● **Исходный текст**

Публикация В. П. Вильчинского
Ежегодник рукописного отдела Пушкинского дом на 1975 год
Л., «Наука», 1977
Публикуемое письмо, подлинник которого хранится в Рукописном отделе Пушкинского Дома,1 связано с попыткой Леонида Андреева привлечь к сотрудничеству в газете «Русская воля» (Пг., 1916—1917), где сам он заведовал отделами литературы, критики и театра, популярных в ту пору писателей. По характеристике В. И. Ленина, «Русская воля» была одной из «погромных», «наиболее гнусных» газет, «основанной на заведомо темные деньги».2 Она была создана группой банковских воротил во главе с махровым реакционером А. Д. Протопоповым с тайной целью защиты интересов промышленников в борьбе с нараставшим в стране революционным движением.
Ослепленный «финансовым великолепием» издания, не разобравшись в его истинных целях и наивно поверив в возможность сохранения своей независимости, Леонид Андреев стал активным сотрудником газеты. Этот опрометчивый шаг писателя вызвал осуждение со стороны многих литераторов, в том числе И. С. Шмелева, писательская судьба которого нередко скрещивалась с судьбой Л. Н. Андреева.3 Резко отрицательное мнение Шмелева о «Русской воле» и его категорический отказ от сотрудничества в газете, высказанные в публикуемом письме, весьма огорчили Л. Андреева, охарактеризовавшего это письмо как излишне «решительное и ненужно-страстное». «Мое близкое, фактическое и действительное участие в каком бы то ни было издании, — подчеркивал писатель в своем ответе И. Шмелеву, — служит гарантией полной чистоты этого издания… Боюсь, что наше понимание свободы совершенно разно. Для меня единственным моим судьей является моя совесть, личная и общественная. Ваша свобода — это рабство перед общественным мнением и хроникерами: „дабы никто, — пишете Вы, не осмелился сказать про меня — вот какому богу он служит“. Да, Вы правы: про Вас никто не скажет дурного — про меня же говорили и будут говорить. И очень возможно, что среди говорящих дурно будет И. С. Шмелев — он уже сделал это на основании „заметок“,4 а их будет много еще! Но как это ни горько мне, я останусь на своем месте, освященном и совестью моею и сознанием народного блага».5
В этим словах отчетливо проявилось непонимание Л. Андреевым эфемерности «независимости» художника в буржуазном обществе. Проницательнее его в данном вопросе оказался И. С. Шмелев, не чуждый, впрочем, и сам, как следует из публикуемого письма, иллюзий о возможности свободы писателя в тогдашних условиях жизни.

● **Предоставленные материалы**
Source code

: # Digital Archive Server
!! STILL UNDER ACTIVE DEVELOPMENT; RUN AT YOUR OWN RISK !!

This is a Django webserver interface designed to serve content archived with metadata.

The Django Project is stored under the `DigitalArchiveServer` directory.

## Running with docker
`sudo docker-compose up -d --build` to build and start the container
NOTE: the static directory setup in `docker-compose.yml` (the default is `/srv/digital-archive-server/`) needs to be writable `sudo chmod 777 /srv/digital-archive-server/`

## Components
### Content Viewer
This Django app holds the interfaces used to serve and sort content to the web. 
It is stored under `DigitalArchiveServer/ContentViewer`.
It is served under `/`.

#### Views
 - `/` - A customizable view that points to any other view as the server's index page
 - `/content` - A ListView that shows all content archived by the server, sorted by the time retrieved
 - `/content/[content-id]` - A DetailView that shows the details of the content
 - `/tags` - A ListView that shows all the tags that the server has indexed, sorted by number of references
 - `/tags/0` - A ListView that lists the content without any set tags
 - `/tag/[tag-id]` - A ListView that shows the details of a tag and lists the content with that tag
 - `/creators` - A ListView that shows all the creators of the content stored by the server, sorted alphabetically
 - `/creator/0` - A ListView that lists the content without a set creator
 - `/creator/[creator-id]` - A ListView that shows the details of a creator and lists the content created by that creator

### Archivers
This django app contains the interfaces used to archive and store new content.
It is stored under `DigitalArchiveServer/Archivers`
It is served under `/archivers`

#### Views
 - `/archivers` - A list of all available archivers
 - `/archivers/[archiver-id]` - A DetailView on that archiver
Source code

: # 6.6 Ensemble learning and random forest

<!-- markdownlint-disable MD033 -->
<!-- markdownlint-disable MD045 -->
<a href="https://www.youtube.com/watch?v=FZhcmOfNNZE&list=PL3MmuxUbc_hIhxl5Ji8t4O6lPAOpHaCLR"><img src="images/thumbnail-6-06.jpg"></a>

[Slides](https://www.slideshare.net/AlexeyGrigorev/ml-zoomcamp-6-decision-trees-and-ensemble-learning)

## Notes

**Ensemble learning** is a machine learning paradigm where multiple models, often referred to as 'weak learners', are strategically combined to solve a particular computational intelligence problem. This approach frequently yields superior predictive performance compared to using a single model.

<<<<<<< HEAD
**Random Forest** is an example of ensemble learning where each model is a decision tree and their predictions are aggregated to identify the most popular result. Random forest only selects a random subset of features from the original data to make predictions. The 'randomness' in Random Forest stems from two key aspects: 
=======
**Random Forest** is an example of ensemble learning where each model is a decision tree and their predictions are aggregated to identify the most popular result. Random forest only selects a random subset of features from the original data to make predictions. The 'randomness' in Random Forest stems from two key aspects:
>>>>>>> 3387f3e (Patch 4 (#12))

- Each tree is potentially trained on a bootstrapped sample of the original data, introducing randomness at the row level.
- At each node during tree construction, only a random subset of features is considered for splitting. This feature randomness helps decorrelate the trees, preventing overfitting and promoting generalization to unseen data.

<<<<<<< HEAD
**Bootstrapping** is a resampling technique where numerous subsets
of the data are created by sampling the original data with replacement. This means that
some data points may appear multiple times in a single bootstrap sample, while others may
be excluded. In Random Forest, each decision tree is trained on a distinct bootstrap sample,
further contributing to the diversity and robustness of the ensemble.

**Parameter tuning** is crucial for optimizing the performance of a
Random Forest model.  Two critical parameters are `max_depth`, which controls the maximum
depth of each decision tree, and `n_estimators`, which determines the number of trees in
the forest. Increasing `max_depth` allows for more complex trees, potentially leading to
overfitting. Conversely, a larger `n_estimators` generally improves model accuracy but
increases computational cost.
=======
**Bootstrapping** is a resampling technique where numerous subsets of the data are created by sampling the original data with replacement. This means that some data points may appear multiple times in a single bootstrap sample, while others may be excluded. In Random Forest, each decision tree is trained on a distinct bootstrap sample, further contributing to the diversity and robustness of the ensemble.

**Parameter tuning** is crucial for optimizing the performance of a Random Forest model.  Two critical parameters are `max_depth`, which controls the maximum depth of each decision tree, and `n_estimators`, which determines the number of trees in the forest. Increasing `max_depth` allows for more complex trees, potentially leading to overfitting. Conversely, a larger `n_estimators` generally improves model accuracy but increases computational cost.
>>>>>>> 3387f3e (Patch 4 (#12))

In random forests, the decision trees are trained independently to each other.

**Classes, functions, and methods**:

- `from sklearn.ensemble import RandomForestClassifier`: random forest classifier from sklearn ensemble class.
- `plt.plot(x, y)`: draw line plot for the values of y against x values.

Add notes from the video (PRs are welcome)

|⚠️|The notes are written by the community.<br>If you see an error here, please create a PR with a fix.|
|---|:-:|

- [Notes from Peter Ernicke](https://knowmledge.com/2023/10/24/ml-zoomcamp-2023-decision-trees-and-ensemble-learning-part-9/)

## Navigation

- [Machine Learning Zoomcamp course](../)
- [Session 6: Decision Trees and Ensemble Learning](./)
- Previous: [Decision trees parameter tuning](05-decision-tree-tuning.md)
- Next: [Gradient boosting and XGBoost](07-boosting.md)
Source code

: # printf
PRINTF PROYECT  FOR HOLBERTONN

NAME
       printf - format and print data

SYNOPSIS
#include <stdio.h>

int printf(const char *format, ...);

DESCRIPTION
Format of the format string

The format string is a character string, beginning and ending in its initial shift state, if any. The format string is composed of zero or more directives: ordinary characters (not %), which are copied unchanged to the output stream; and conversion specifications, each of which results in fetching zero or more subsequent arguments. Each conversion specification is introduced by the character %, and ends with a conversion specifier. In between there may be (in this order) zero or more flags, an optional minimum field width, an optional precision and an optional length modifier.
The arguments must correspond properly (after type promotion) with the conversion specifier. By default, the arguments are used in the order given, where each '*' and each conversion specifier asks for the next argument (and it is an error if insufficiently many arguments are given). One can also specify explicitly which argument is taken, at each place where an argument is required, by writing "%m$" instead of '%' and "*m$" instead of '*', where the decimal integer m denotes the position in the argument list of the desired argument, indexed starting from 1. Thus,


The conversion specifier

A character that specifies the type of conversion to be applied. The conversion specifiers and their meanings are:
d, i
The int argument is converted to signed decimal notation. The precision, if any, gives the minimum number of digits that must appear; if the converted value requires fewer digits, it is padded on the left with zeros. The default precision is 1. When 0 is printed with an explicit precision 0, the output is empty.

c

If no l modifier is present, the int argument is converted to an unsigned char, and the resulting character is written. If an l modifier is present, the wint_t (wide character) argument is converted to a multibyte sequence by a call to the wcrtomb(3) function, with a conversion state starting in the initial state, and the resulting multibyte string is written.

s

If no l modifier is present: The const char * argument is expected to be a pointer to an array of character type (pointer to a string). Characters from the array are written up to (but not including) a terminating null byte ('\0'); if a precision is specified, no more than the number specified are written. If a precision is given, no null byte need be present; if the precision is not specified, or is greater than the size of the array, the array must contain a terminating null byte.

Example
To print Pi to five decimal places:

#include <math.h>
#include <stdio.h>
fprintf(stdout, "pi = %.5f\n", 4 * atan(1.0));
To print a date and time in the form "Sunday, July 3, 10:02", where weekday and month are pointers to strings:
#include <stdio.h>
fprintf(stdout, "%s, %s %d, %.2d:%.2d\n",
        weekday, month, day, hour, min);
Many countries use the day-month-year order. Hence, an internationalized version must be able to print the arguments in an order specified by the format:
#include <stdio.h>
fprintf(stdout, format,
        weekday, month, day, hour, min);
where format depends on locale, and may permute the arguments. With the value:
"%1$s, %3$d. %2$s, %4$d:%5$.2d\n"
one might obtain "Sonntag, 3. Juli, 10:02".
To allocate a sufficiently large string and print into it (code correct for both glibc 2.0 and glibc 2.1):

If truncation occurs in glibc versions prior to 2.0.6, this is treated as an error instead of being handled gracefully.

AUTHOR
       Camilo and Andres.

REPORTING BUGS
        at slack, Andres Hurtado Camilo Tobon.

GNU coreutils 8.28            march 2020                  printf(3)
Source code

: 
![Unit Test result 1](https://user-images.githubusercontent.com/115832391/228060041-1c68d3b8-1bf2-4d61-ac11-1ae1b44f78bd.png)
---
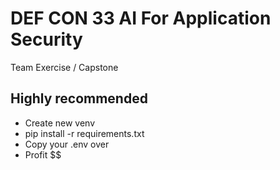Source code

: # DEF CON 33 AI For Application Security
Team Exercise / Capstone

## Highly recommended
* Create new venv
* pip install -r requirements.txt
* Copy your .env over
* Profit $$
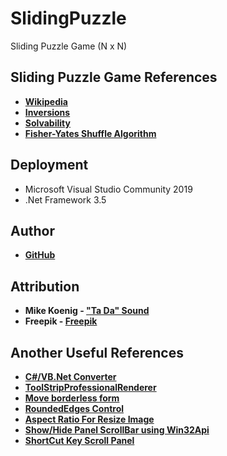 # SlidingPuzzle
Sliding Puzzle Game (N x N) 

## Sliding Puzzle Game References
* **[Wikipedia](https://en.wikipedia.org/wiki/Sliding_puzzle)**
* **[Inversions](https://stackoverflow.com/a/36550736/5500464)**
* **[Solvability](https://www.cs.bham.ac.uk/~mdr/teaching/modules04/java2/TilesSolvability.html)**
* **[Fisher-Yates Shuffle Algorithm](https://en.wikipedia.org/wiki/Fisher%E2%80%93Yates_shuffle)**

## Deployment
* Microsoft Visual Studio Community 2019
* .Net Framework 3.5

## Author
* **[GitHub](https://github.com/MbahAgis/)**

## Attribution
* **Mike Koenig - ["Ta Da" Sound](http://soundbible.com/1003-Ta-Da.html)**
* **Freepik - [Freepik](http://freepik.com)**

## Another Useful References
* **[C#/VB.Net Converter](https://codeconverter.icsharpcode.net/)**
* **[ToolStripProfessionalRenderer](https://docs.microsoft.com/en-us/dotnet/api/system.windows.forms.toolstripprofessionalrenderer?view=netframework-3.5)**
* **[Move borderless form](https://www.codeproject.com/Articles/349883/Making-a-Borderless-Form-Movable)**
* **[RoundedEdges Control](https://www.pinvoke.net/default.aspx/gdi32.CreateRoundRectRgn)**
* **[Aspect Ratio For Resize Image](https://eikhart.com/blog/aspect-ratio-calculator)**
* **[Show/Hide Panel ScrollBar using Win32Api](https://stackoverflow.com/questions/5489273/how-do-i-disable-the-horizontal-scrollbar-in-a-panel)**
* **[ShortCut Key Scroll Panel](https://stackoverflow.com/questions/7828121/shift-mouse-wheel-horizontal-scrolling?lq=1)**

● **Что сделать**
Перепишите из текста слово в слово отрывок между «Публикация В. П.» и «стране революционным движением.» включительно. Отвечайте, опираясь только на текст.

● **Выполненное задание**
Публикация В. П. Вильчинского
Ежегодник рукописного отдела Пушкинского дом на 1975 год
Л., «Наука», 1977
Публикуемое письмо, подлинник которого хранится в Рукописном отделе Пушкинского Дома,1 связано с попыткой Леонида Андреева привлечь к сотрудничеству в газете «Русская воля» (Пг., 1916—1917), где сам он заведовал отделами литературы, критики и театра, популярных в ту пору писателей. По характеристике В. И. Ленина, «Русская воля» была одной из «погромных», «наиболее гнусных» газет, «основанной на заведомо темные деньги».2 Она была создана группой банковских воротил во главе с махровым реакционером А. Д. Протопоповым с тайной целью защиты интересов промышленников в борьбе с нараставшим в стране революционным движением.